## Description of the task
Reproduce the text from the items, beginning at the line that contains "Пока нет ни одного отзыва" and stopping after the line that contains "Planifică-ți aventura în natură!". Leave the pictures out of your answer.

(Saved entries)
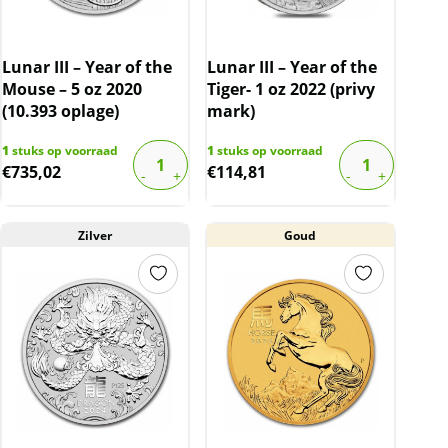
Lunar III – Year of the
Lunar III – Year of the
Mouse – 5 oz 2020
Tiger- 1 oz 2022 (privy
(10.393 oplage)
mark)
1
stuks op voorraad
1
stuks op voorraad
€
735,02
€
114,81
Zilver
Goud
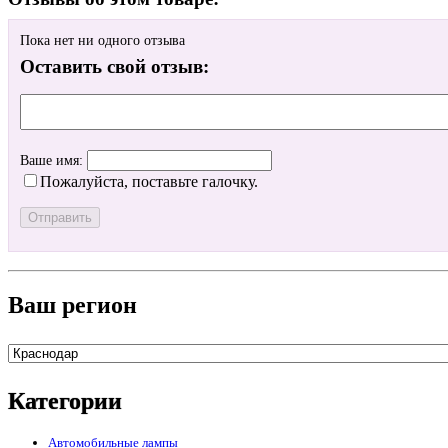
Пока нет ни одного отзыва
Оставить свой отзыв:
Ваше имя:
Пожалуйста, поставьте галочку.
Ваш регион
Категории
Автомобильные лампы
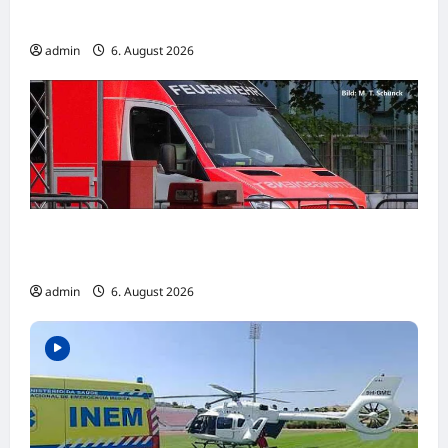
müsste man viel weiter gehen“
admin
6. August 2026
Goslar: Verkehrsunfall mit schwer verletzter
Person
admin
6. August 2026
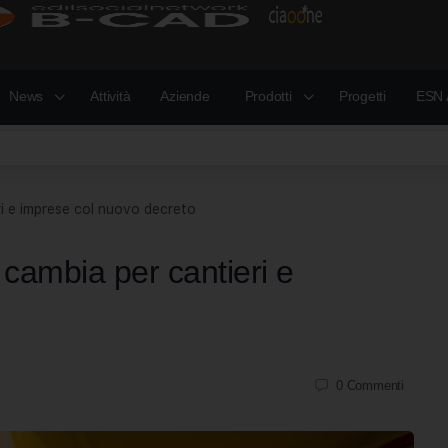
News
Attività
Aziende
Prodotti
Progetti
ESN 
ri e imprese col nuovo decreto
 cambia per cantieri e
o
0
Commenti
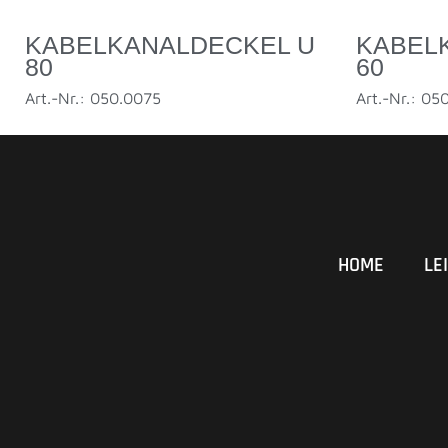
KABELKANALDECKEL U
KABEL
80
60
Art.-Nr.: 050.0075
Art.-Nr.: 05
HOME
LE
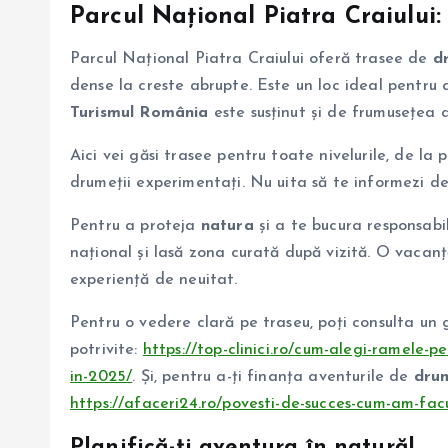
Parcul Național Piatra Craiului
:
Parcul Național Piatra Craiului oferă trasee de
d
dense la creste abrupte. Este un loc ideal pentru
Turismul România
este susținut și de frumusețea a
Aici vei găsi trasee pentru toate nivelurile, de la 
drumeții experimentați. Nu uita să te informezi de
Pentru a proteja
natura
și a te bucura responsabil
național și lasă zona curată după vizită. O vacan
experiență de neuitat.
Pentru o vedere clară pe traseu, poți consulta un 
potrivite:
https://top-clinici.ro/cum-alegi-ramele-
in-2025/
. Și, pentru a-ți finanța aventurile de
drum
https://afaceri24.ro/povesti-de-succes-cum-am-facu
Planifică-ți aventura în natură!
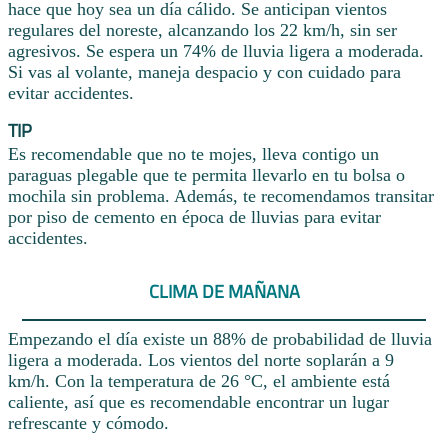
hace que hoy sea un día cálido. Se anticipan vientos
regulares del noreste, alcanzando los 22 km/h, sin ser
agresivos. Se espera un 74% de lluvia ligera a moderada.
Si vas al volante, maneja despacio y con cuidado para
evitar accidentes.
TIP
Es recomendable que no te mojes, lleva contigo un
paraguas plegable que te permita llevarlo en tu bolsa o
mochila sin problema. Además, te recomendamos transitar
por piso de cemento en época de lluvias para evitar
accidentes.
CLIMA DE MAÑANA
Empezando el día existe un 88% de probabilidad de lluvia
ligera a moderada. Los vientos del norte soplarán a 9
km/h. Con la temperatura de 26 °C, el ambiente está
caliente, así que es recomendable encontrar un lugar
refrescante y cómodo.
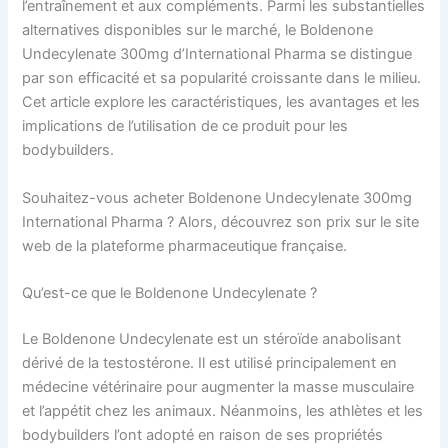
l’entraînement et aux compléments. Parmi les substantielles
alternatives disponibles sur le marché, le Boldenone
Undecylenate 300mg d’International Pharma se distingue
par son efficacité et sa popularité croissante dans le milieu.
Cet article explore les caractéristiques, les avantages et les
implications de l’utilisation de ce produit pour les
bodybuilders.
Souhaitez-vous acheter Boldenone Undecylenate 300mg
International Pharma ? Alors, découvrez son prix sur le site
web de la plateforme pharmaceutique française.
Qu’est-ce que le Boldenone Undecylenate ?
Le Boldenone Undecylenate est un stéroïde anabolisant
dérivé de la testostérone. Il est utilisé principalement en
médecine vétérinaire pour augmenter la masse musculaire
et l’appétit chez les animaux. Néanmoins, les athlètes et les
bodybuilders l’ont adopté en raison de ses propriétés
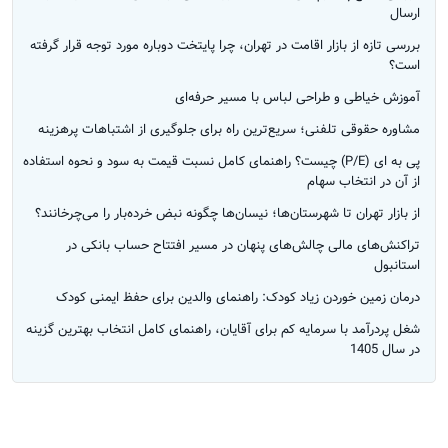
ارسال
بررسی تازه از بازار اقامت در تهران، چرا پایتخت دوباره مورد توجه قرار گرفته
است؟
آموزش خیاطی و طراحی لباس با مسیر حرفه‌ای
مشاوره حقوقی تلفنی؛ سریع‌ترین راه برای جلوگیری از اشتباهات پرهزینه
پی به ای (P/E) چیست؟ راهنمای کامل نسبت قیمت به سود و نحوه استفاده
از آن در انتخاب سهام
از بازار تهران تا شهرستان‌ها؛ نیسان‌ها چگونه نبض خرده‌بار را می‌چرخانند؟
تراکنش‌های مالی چالش‌های پنهان در مسیر افتتاح حساب بانکی در
استانبول
درمان زمین خوردن زیاد کودک: راهنمای والدین برای حفظ ایمنی کودک
شغل پردرآمد با سرمایه کم برای آقایان، راهنمای کامل انتخاب بهترین گزینه
در سال 1405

## Finished task
Пока нет ни одного отзыва
Оставить свой отзыв:
Ваше имя:
Пожалуйста, поставьте галочку.
Ваш регион
Категории
Автомобильные лампы
müsste man viel weiter gehen“
admin
6. August 2026
Goslar: Verkehrsunfall mit schwer verletzter
Person
admin
6. August 2026
News
Attività
Aziende
Prodotti
Progetti
ESN 
ri e imprese col nuovo decreto
 cambia per cantieri e
o
0
Commenti
KABELKANALDECKEL U
KABEL
80
60
Art.-Nr.: 050.0075
Art.-Nr.: 05
HOME
LE
Parcul Național Piatra Craiului
:
Parcul Național Piatra Craiului oferă trasee de
d
dense la creste abrupte. Este un loc ideal pentru
Turismul România
este susținut și de frumusețea a
Aici vei găsi trasee pentru toate nivelurile, de la 
drumeții experimentați. Nu uita să te informezi de
Pentru a proteja
natura
și a te bucura responsabil
național și lasă zona curată după vizită. O vacan
experiență de neuitat.
Pentru o vedere clară pe traseu, poți consulta un 
potrivite:
https://top-clinici.ro/cum-alegi-ramele-
in-2025/
. Și, pentru a-ți finanța aventurile de
drum
https://afaceri24.ro/povesti-de-succes-cum-am-facu
Planifică-ți aventura în natură!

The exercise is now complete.